> DATA PROVIDED:
■ ■ ■

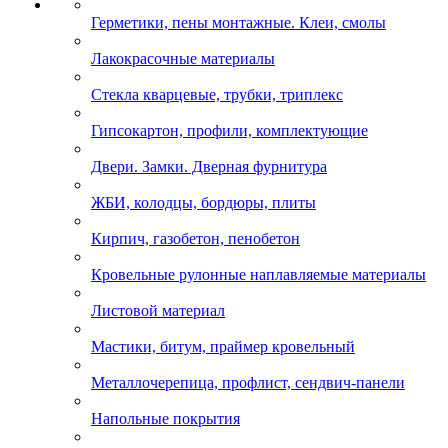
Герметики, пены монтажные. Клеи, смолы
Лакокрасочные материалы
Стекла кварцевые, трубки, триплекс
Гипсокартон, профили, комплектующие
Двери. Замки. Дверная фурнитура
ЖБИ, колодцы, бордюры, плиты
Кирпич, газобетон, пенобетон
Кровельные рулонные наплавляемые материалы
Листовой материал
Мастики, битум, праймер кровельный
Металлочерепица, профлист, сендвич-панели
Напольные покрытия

■ ■ ■

> THE TASK: Your answer should consist of the lines from the listing that hold the word "материалы".

> RESULT OF THIS EXERCISE:
Лакокрасочные материалы
Кровельные рулонные наплавляемые материалы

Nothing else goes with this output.